I didn’t. I told you that my watch event handlers simply set and reset a global flag. To test your suggestion, I set the target to NULL in my normal (polled) event handler; it made no difference.

My delay workaround completely solves the problem for me, I do not intend to do any more work on it. But I think SDL should be fixed so the workaround isn’t necessary.

how should SDL fix the issue if you don’t do more work on helping debug it - as far as I understand no one else could reproduce it?

Has anybody tried to reproduce it? I’m not aware that anybody has tried and failed.

I hoped that the debug output I listed would provide enough information to identify the culprit. We know that it happens if you call SDL_SetRenderTarget() very shortly after receiving the SDL_APP_DIDENTERFOREGROUND event; if you wait 100ms it never seems to fail. We know that it crashes in an <unknown> routine called from SetCopyState(). Doesn’t that tie it down?

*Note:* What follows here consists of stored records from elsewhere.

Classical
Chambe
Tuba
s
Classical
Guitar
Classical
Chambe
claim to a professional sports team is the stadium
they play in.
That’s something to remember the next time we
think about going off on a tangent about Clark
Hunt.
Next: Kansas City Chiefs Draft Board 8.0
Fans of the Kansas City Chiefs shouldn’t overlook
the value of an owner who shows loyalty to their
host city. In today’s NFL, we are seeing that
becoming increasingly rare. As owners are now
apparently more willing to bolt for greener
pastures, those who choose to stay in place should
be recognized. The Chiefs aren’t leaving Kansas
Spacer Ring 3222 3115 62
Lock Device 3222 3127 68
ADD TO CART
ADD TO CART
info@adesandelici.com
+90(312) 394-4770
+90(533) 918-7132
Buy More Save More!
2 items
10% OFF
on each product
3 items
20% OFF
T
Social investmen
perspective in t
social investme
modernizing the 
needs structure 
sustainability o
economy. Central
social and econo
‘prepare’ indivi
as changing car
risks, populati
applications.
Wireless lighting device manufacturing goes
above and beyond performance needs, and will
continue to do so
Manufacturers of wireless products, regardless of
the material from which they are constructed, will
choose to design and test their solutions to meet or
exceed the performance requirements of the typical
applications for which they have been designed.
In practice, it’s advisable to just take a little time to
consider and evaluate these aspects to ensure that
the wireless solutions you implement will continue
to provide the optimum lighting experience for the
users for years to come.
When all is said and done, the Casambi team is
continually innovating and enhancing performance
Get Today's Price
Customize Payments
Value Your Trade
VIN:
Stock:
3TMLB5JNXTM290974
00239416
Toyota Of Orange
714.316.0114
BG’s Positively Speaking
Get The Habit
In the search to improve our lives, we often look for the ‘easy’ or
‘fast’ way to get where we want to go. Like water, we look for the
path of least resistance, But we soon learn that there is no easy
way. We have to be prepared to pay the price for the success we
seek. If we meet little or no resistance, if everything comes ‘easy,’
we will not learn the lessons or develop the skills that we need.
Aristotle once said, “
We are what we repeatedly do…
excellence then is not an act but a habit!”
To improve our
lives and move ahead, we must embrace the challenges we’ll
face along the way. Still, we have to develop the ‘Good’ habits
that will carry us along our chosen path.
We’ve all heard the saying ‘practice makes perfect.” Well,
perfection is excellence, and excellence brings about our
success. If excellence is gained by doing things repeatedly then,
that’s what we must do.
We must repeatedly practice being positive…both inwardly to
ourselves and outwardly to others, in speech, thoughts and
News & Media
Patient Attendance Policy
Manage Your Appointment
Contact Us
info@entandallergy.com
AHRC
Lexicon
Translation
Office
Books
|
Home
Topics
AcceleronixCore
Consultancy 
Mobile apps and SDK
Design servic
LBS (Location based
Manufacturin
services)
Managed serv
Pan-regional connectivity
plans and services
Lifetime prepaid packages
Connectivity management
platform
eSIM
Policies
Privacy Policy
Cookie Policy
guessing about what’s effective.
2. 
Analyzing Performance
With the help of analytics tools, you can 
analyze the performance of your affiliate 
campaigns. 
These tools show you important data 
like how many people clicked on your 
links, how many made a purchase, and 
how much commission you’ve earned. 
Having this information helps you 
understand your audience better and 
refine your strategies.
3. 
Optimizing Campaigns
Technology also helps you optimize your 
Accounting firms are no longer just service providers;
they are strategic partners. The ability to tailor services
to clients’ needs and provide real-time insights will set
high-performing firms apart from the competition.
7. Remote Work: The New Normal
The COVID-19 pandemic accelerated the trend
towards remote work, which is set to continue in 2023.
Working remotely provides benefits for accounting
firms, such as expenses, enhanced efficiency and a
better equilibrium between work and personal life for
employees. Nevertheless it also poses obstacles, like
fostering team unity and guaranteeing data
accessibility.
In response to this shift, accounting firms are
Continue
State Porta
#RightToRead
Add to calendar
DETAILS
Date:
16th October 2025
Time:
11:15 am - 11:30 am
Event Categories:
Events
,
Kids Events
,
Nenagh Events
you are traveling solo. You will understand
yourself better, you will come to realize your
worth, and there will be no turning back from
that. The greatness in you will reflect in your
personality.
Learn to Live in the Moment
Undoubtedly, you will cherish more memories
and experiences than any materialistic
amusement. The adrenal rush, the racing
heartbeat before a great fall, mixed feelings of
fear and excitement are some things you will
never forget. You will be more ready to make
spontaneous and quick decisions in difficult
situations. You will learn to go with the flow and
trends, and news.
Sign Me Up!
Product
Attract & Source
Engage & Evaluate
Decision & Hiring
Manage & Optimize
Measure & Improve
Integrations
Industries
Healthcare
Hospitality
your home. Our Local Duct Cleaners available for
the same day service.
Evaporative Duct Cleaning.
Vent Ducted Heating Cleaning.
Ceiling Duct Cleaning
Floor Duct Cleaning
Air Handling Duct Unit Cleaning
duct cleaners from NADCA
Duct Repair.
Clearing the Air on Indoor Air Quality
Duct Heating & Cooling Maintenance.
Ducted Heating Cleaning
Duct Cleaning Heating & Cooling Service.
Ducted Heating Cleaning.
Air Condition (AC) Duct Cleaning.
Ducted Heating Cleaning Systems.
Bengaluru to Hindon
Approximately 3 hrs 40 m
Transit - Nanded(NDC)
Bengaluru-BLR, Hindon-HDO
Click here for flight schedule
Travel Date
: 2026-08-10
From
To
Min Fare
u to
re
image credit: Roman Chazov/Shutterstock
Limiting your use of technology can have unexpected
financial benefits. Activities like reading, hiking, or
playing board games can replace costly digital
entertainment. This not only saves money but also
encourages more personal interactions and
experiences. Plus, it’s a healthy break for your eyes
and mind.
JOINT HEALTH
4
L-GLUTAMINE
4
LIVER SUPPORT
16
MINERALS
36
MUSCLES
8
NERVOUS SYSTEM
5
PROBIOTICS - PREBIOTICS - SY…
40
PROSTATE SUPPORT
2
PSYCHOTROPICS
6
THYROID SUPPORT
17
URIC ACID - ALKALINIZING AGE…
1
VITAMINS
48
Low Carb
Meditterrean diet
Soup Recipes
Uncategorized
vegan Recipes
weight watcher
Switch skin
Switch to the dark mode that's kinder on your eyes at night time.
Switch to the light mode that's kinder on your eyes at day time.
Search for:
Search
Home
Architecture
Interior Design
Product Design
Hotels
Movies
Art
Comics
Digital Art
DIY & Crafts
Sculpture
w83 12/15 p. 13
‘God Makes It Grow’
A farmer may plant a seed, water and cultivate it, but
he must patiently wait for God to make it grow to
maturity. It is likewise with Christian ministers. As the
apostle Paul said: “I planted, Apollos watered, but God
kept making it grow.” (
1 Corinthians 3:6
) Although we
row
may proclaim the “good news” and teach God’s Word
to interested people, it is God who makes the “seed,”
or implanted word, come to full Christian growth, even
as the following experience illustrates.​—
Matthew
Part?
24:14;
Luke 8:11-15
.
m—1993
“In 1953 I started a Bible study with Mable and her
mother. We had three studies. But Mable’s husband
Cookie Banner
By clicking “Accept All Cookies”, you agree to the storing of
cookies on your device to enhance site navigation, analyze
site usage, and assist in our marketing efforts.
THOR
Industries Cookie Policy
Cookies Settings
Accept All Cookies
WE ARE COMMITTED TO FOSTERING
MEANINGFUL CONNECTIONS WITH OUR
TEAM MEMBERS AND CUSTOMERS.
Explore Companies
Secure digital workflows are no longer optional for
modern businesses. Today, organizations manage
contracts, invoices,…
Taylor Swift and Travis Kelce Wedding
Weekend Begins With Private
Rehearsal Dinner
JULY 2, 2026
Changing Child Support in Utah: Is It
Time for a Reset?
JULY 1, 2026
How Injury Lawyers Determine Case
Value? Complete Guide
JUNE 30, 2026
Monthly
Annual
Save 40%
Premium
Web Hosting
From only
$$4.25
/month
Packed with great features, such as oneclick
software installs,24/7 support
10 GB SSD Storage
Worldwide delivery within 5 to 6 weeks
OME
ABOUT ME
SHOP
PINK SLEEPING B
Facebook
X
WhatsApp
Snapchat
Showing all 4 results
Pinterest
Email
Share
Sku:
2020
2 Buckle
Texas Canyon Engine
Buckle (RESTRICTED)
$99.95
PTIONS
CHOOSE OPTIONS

Is there something required by SetCopyState which isn’t guaranteed to have been restored when the event is issued?

I might have been more motivated to help debug it if the rug hadn’t been pulled from under my feet by SDL3 dropping support for OpenGLES, which I need!

Where does it say that SDL3 is dropping support for OpenGL ES? Looking at the source code right now, and it has both GL ES and GL ES 2 renderers still.